# First Cheese.



## puddy (Mar 17, 2012)

Well I got my AMZNPS in the mail the other day and guess what? I'm smoking some cheese. I have Sharp Cheddar, Mild Cheddar, Colby, Colbyjack, Pepper Jack, Fresh Mozz, and String Cheese. I threw a foil boat of Kosher Salt where I had room as well. For my wood I'm using Hickory, Maple, and Cherry. She is making TBS right now. I didn't take pre smoke pictures because well, who hasn't seen cheese before.


----------



## venture (Mar 17, 2012)

Good luck on the cheese!

Thanks for reminding me?  I have a few pounds in the fridge.  We are getting cool and rainy weather here right now.  I was supposed to be smoking cheese tonight, but we still have a couple of days for cool weather so no ice will be needed.

Show us some pics when you are done!

Good luck and good smoking.


----------



## tyotrain (Mar 17, 2012)

Man I love smoked cheese. Can't wait to see some pics 


Have fun and Happy smoking


----------



## jrod62 (Mar 18, 2012)

tyotrain said:


> Man I love smoked cheese. Can't wait to see some pics
> 
> 
> Have fun and Happy smoking



X 2 on that !


----------



## puddy (Mar 18, 2012)

Alright here is the CView I think I captured enough to get you all to full drool.

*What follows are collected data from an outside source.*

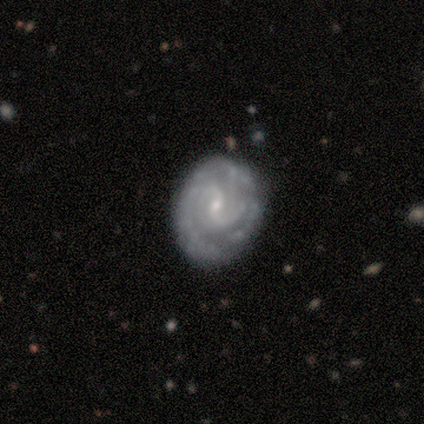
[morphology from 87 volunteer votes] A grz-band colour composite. It shows a featured or disk galaxy (89%) with no bar (49%), 2 (68%) tight (40%) spiral arms (96%) and a small central bulge (78%). Merging: none (73%).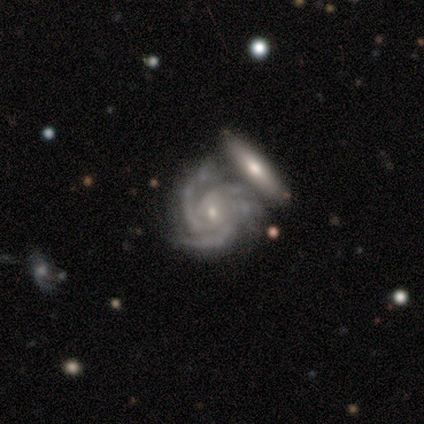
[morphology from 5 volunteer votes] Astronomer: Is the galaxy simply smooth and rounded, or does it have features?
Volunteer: featured or disk — 100%.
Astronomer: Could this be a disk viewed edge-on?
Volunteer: no — 100%.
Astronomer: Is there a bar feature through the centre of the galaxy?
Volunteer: no — 80%.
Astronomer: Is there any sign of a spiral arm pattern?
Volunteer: yes — 100%.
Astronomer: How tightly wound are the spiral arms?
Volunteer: medium — 60% (runner-up: tight, 40%).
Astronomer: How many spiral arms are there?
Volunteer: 3 — 80%.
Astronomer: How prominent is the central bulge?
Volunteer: small — 100%.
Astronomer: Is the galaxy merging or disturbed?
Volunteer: none — 60% (runner-up: merger, 40%).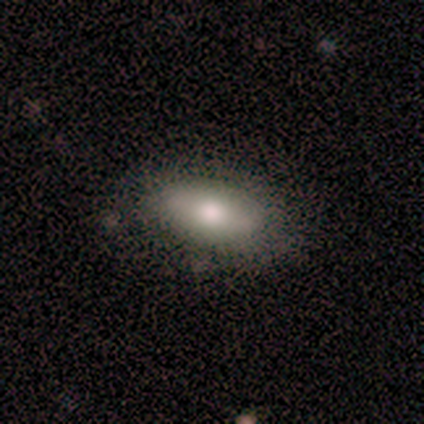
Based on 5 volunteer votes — A smooth galaxy with no disk features (80%) that is in between round and cigar-shaped (100%).

Vote fractions:
- Smooth or featured? smooth: 80% / star or artifact: 20% / featured or disk: 0%
- How rounded? in between: 100% / round: 0% / cigar-shaped: 0%
- Merging? none: 75% / major disturbance: 25% / minor disturbance: 0% / merger: 0%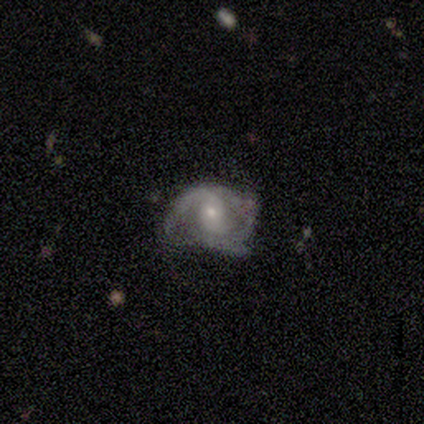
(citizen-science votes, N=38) Smooth or featured? 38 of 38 (100%) said featured or disk. Edge-on disk? 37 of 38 (97%) said no. Bar? 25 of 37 (68%) said no. Spiral arms? 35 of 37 (95%) said yes. Spiral winding? 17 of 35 (49%) said medium. Spiral arm count? 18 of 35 (51%) said 2. Bulge size? 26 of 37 (70%) said small. Merging? 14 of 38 (37%) said none.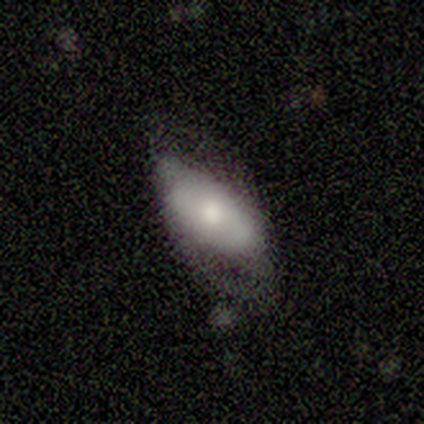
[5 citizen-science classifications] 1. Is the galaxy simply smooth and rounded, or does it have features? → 80% smooth, 20% featured or disk, 0% star or artifact.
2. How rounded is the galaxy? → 100% in between, 0% round, 0% cigar-shaped.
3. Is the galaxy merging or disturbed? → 60% minor disturbance, 40% none, 0% major disturbance, 0% merger.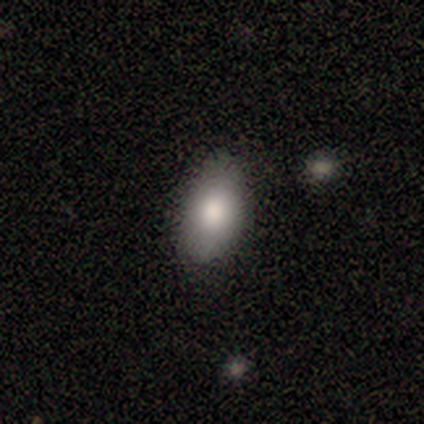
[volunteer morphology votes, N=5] Q: Smooth or featured?
A: smooth (80%); runner-up: star or artifact (20%)
Q: How rounded?
A: in between (100%)
Q: Merging?
A: none (75%); runner-up: minor disturbance (25%)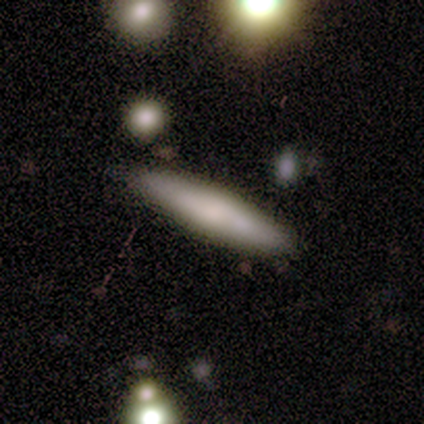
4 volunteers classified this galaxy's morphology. This is clearly a smooth galaxy (100%). How rounded: clearly cigar-shaped (100%). Merging: likely none (75%).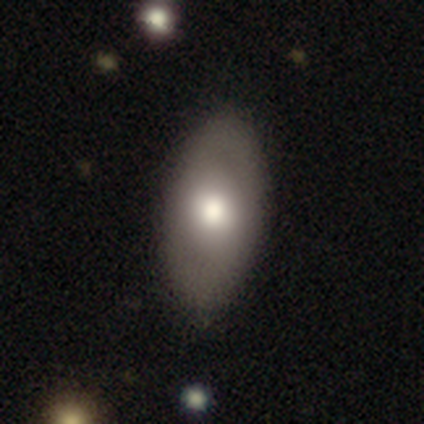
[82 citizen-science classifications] Smooth or featured: smooth — 65% (featured or disk — 33%)
How rounded: in between — 92% (round — 4%)
Merging: none — 82% (minor disturbance — 14%)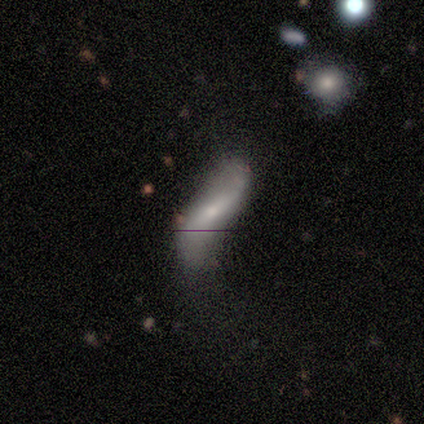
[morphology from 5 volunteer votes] This appears to be a smooth galaxy with no disk features (40%, tied with featured or disk) that is cigar-shaped (100%). Merging: major disturbance (50%).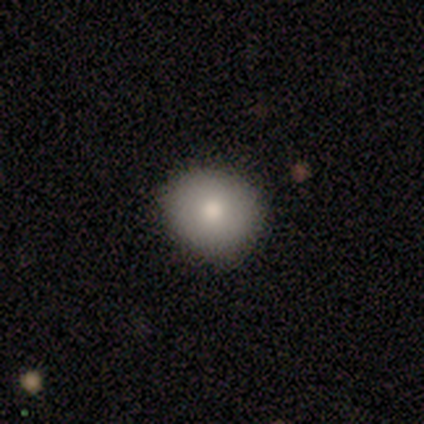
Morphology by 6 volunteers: Smooth or featured? smooth (83%)
How rounded? round (80%)
Merging? none (100%)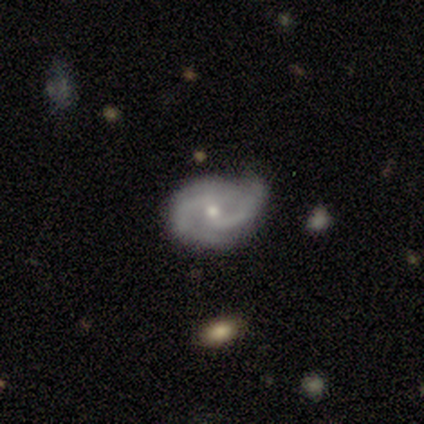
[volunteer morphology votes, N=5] Smooth or featured?
  - featured or disk: 100% *
  - smooth: 0%
  - star or artifact: 0%
Edge-on disk?
  - no: 100% *
  - yes: 0%
Bar?
  - no: 100% *
  - strong: 0%
  - weak: 0%
Spiral arms?
  - yes: 100% *
  - no: 0%
Spiral winding?
  - medium: 80% *
  - loose: 20%
  - tight: 0%
Spiral arm count?
  - 2: 100% *
  - 1: 0%
  - 3: 0%
  - 4: 0%
  - more than 4: 0%
  - can't tell: 0%
Bulge size?
  - small: 100% *
  - dominant: 0%
  - large: 0%
  - moderate: 0%
  - none: 0%
Merging?
  - none: 80% *
  - minor disturbance: 20%
  - major disturbance: 0%
  - merger: 0%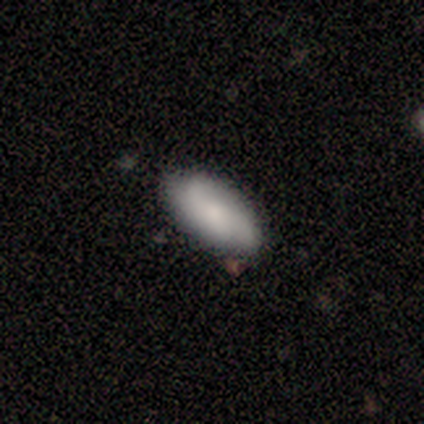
Smooth or featured?
  - featured or disk: 60% *
  - smooth: 40%
  - star or artifact: 0%
Edge-on disk?
  - no: 100% *
  - yes: 0%
Bar?
  - no: 67% *
  - weak: 33%
  - strong: 0%
Spiral arms?
  - yes: 100% *
  - no: 0%
Spiral winding?
  - tight: 33% * (tied)
  - medium: 33% * (tied)
  - loose: 33% * (tied)
Spiral arm count?
  - 2: 67% *
  - 3: 33%
  - 1: 0%
  - 4: 0%
  - more than 4: 0%
  - can't tell: 0%
Bulge size?
  - small: 100% *
  - dominant: 0%
  - large: 0%
  - moderate: 0%
  - none: 0%
Merging?
  - none: 80% *
  - minor disturbance: 20%
  - major disturbance: 0%
  - merger: 0%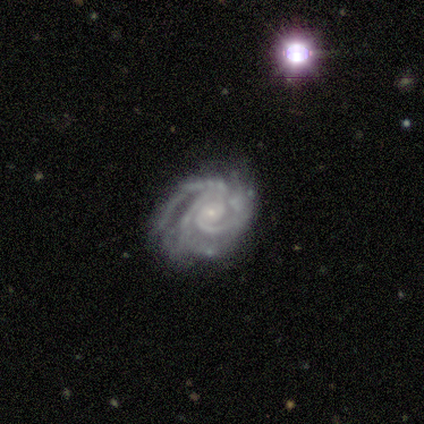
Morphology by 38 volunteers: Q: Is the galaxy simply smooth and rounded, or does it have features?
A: featured or disk — 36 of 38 (95%).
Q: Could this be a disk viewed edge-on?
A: no — 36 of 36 (100%).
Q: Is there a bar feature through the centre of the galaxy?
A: no — 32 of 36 (89%).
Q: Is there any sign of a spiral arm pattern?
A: yes — 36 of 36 (100%).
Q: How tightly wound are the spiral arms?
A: tight — 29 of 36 (81%).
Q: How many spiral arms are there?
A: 3 — 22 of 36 (61%).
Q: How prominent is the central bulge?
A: small — 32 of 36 (89%).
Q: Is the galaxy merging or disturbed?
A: none — 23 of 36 (64%).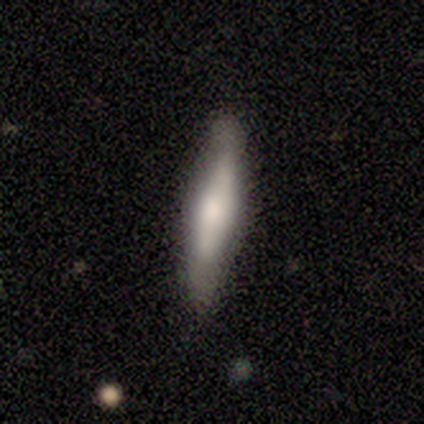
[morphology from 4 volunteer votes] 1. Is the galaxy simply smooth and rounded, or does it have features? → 75% smooth, 25% featured or disk, 0% star or artifact.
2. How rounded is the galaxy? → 100% cigar-shaped, 0% round, 0% in between.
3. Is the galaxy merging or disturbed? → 75% none, 25% minor disturbance, 0% major disturbance, 0% merger.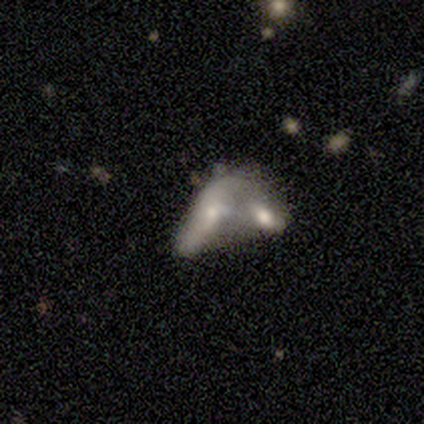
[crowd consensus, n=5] Smooth or featured: featured or disk — 100%
Edge-on disk: no — 100%
Bar: no — 80% (weak — 20%)
Spiral arms: no — 80% (yes — 20%)
Bulge size: moderate — 40% (dominant — 20%)
Merging: merger — 80% (major disturbance — 20%)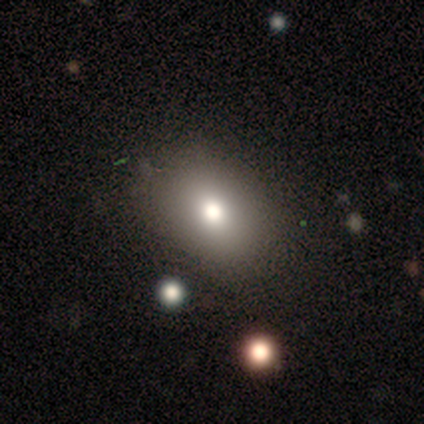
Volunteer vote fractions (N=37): Overall: smooth (68%). How rounded: in between (60%; round 40%). Merging: none (81%).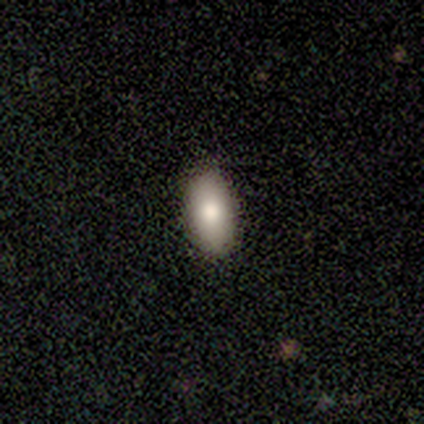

Here is the Fresh Mozzarella and String Cheese, This was only in for an hour and a half.







All Packed up.







Here is the Provelone.







Packed up







Here is the PepperJack as you can see the one on the right got a little Cajun no biggie.







The Mild Cheddar.







All packed up







Sharp Cheddar.







Packed up







Colby







Colby Jack







The two united as one


----------



## mballi3011 (Mar 18, 2012)

Now that stuff looks awesome to me.


----------



## venture (Mar 18, 2012)

Now for the wait!

Let me know what you think about the sharp cheddar?

I have found that when smoked I can handle a medium cheddar, when for fresh I much prefer the sharpest cheddar I can afford.

Good luck and good smoking.


----------



## puddy (Mar 19, 2012)

Ah yes the wait, on the plus side I will be in IL all week next week so I wont be tempted to try it. I had some of the string cheese today and that was pretty good, well see about after a week.


----------



## scarbelly (Mar 19, 2012)

You know you don't have to wait on the fresh mozzarella - in fact it is best once it is cool on the day of the smoke. I always use it within a few days of smoking as it starts to go down hill a bit after that.


----------



## puddy (Mar 19, 2012)

Scar Ill keep that in mind, thanks.


----------



## ak1 (Mar 20, 2012)

Is that salt in the first pic?


----------



## bobdog46 (Mar 20, 2012)

Question about the salt ???  I haven't heard of that before - What is smoked salt used for and what does smoking do to the salt ?


----------



## scarbelly (Mar 20, 2012)

Smoked salt can be used like regular salt - it just adds another level of flavor. The salt absorbs a light smokey flavor.


----------



## puddy (Mar 20, 2012)

AK1 yes that is salt in the first pic. I had some free space so I decided to throw some Kosher Salt in the mix.


----------



## puddy (Apr 6, 2012)

The Pepper Jack is delicious, and mild cheddar is going into some Brat Casserole.


----------